> What you should do
Among the entries below, which lines include the string "Lung"? Show each one.

> Supplied material
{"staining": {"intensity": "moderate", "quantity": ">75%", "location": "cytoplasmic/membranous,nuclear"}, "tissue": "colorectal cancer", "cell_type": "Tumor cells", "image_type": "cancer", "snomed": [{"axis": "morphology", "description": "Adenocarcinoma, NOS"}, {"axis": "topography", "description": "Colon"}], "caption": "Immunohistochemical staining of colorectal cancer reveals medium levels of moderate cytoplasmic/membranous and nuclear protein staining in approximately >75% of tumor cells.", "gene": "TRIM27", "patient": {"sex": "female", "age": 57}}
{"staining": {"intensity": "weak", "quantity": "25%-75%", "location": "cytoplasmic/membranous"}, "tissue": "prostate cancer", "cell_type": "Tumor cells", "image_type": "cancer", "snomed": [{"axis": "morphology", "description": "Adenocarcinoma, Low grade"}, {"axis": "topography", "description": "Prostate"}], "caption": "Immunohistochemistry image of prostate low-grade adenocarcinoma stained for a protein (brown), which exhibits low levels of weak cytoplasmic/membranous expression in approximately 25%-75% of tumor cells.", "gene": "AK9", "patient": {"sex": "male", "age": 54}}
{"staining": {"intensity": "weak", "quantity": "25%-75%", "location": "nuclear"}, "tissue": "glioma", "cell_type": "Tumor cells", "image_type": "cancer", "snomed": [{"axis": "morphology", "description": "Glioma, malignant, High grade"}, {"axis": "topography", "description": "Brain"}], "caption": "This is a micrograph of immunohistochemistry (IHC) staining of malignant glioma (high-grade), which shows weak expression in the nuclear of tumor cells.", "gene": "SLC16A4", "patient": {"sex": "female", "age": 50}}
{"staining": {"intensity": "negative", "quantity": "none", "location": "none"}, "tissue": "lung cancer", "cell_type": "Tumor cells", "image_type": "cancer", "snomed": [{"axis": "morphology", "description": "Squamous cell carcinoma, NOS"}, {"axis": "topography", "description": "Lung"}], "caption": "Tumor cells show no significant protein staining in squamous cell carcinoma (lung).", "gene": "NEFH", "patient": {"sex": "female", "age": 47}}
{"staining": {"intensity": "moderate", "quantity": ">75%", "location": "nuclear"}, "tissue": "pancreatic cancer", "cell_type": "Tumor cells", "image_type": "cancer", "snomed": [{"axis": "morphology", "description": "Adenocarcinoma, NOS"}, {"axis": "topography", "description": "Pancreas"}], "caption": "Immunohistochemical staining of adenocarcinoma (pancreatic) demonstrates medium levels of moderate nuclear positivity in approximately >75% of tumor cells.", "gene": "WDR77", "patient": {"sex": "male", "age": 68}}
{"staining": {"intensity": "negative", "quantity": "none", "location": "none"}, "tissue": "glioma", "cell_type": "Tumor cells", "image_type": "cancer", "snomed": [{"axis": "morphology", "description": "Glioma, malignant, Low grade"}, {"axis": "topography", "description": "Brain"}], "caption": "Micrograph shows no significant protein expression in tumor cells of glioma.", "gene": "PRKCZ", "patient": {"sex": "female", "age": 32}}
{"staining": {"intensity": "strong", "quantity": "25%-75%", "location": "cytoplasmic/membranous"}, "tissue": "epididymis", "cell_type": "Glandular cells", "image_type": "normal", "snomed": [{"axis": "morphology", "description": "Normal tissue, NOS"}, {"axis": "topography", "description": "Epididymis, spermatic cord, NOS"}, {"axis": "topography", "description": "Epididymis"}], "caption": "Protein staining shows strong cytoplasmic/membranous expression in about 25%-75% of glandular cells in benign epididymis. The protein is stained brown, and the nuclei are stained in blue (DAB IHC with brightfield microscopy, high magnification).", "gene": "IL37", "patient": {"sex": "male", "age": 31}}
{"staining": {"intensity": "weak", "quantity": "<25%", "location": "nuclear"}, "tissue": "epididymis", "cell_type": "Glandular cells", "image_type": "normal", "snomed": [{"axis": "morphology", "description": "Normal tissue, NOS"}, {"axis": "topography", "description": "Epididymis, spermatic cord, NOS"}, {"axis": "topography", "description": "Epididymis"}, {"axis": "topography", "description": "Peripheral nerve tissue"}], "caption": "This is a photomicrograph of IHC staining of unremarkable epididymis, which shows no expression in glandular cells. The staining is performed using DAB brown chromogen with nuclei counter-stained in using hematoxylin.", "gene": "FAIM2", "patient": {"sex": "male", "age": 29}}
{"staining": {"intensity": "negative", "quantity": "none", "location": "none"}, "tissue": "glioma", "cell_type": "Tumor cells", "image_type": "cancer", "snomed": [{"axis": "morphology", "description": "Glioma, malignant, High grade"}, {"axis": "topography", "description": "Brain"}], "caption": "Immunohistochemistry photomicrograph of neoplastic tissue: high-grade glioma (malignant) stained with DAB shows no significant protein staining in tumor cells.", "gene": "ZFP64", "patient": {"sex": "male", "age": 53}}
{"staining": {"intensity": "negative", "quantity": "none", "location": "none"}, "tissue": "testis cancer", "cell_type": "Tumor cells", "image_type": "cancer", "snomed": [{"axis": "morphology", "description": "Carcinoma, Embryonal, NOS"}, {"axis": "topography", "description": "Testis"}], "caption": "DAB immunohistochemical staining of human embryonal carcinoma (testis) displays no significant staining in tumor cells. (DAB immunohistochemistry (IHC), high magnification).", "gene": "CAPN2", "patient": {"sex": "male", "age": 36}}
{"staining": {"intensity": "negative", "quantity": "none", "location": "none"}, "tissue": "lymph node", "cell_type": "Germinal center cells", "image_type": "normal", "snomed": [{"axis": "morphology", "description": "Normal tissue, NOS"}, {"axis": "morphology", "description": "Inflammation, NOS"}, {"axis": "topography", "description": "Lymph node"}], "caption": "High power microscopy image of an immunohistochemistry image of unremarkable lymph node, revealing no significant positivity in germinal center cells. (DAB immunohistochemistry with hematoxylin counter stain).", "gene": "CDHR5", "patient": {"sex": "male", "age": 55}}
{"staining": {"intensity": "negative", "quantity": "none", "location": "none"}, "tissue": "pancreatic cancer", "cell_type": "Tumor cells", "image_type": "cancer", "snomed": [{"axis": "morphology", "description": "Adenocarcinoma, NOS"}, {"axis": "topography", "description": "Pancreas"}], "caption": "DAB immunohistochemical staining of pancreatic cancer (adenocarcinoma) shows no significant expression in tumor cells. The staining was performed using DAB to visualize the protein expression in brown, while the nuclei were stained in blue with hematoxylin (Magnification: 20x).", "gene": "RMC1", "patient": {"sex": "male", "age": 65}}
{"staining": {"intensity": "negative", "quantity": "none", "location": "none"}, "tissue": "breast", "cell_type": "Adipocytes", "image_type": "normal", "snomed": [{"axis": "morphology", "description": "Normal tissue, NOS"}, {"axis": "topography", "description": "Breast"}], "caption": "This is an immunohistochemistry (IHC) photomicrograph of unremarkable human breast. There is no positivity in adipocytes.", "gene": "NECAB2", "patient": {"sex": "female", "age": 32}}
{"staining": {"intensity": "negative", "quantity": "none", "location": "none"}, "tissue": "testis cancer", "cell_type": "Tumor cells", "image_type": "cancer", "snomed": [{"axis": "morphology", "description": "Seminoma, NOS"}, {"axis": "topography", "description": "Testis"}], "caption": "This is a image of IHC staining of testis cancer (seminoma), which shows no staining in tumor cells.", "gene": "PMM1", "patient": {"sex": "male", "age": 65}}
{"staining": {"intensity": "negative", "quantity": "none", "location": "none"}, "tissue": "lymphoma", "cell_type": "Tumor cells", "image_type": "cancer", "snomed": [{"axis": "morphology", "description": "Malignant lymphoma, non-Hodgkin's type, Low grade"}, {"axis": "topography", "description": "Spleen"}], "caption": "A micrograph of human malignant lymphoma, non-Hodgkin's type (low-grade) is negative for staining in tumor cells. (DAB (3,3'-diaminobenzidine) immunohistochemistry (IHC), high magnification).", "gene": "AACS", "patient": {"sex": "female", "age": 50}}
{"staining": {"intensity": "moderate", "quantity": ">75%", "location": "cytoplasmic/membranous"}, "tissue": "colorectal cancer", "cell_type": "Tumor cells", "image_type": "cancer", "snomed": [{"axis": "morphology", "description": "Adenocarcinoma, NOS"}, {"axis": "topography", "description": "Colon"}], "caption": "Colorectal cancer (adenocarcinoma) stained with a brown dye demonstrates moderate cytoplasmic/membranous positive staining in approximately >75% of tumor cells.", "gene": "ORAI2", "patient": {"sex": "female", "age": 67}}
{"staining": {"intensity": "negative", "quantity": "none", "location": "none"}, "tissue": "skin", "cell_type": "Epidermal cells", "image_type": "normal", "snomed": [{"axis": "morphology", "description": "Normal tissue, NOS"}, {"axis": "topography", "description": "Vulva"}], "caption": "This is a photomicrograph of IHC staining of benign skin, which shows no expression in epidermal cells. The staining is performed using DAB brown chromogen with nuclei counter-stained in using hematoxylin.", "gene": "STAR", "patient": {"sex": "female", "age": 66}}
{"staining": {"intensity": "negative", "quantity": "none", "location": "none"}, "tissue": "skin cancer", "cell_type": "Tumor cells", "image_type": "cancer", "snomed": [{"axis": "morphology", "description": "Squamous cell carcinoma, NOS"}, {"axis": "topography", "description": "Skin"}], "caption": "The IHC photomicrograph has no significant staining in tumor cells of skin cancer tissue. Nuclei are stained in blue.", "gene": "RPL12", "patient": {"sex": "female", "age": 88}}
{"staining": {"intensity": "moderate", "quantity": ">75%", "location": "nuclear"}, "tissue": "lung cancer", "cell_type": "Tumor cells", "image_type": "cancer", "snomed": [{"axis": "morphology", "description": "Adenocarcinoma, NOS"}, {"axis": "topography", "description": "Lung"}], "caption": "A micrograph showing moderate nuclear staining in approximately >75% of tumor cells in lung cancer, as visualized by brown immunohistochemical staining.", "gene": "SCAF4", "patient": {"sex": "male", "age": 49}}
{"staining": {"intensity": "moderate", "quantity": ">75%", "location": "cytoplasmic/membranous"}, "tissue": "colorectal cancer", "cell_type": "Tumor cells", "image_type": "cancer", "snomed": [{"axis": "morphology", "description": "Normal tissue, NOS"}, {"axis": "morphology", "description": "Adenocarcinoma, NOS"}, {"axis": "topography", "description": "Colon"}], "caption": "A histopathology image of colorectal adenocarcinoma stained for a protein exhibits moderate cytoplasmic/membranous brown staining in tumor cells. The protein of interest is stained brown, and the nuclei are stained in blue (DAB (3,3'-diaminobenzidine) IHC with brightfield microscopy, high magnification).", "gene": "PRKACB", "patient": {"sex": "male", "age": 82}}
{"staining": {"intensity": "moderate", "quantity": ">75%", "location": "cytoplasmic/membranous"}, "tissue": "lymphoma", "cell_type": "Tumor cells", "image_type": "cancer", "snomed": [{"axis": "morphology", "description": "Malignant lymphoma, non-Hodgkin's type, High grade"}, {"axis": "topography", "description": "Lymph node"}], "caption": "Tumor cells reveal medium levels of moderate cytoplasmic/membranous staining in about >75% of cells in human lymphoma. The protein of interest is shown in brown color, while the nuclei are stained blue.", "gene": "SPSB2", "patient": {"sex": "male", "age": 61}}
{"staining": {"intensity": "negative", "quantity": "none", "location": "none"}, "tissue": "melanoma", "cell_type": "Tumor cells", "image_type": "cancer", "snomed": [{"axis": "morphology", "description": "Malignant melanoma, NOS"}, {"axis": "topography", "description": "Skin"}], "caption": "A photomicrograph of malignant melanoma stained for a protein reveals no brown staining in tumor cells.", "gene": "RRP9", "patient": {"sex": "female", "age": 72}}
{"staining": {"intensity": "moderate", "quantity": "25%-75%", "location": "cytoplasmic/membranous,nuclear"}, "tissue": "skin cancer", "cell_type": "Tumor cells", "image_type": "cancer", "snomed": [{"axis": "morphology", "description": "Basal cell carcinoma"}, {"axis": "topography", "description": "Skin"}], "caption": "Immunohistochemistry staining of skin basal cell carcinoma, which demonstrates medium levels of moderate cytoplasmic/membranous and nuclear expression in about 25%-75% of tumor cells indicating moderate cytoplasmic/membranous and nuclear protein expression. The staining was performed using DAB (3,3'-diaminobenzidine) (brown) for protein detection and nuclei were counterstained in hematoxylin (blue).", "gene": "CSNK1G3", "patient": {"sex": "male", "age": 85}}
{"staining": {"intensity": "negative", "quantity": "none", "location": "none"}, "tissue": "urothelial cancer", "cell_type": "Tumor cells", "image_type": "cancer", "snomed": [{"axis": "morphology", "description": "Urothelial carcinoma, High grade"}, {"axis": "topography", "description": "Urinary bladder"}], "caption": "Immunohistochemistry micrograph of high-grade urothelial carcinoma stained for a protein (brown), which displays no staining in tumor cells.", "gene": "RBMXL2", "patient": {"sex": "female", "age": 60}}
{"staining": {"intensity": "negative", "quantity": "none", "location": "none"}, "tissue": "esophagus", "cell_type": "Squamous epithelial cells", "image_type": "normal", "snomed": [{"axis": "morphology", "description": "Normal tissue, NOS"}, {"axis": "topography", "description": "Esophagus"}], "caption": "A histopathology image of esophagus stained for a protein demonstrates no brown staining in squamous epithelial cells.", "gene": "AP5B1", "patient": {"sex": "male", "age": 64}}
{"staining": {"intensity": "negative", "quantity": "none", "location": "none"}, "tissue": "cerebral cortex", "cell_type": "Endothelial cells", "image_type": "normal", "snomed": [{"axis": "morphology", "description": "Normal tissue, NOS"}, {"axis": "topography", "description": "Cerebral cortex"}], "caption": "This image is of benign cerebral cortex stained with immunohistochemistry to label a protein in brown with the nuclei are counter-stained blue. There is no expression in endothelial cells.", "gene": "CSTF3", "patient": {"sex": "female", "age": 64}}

> Solution to the problem
{"staining": {"intensity": "negative", "quantity": "none", "location": "none"}, "tissue": "lung cancer", "cell_type": "Tumor cells", "image_type": "cancer", "snomed": [{"axis": "morphology", "description": "Squamous cell carcinoma, NOS"}, {"axis": "topography", "description": "Lung"}], "caption": "Tumor cells show no significant protein staining in squamous cell carcinoma (lung).", "gene": "NEFH", "patient": {"sex": "female", "age": 47}}
{"staining": {"intensity": "moderate", "quantity": ">75%", "location": "nuclear"}, "tissue": "lung cancer", "cell_type": "Tumor cells", "image_type": "cancer", "snomed": [{"axis": "morphology", "description": "Adenocarcinoma, NOS"}, {"axis": "topography", "description": "Lung"}], "caption": "A micrograph showing moderate nuclear staining in approximately >75% of tumor cells in lung cancer, as visualized by brown immunohistochemical staining.", "gene": "SCAF4", "patient": {"sex": "male", "age": 49}}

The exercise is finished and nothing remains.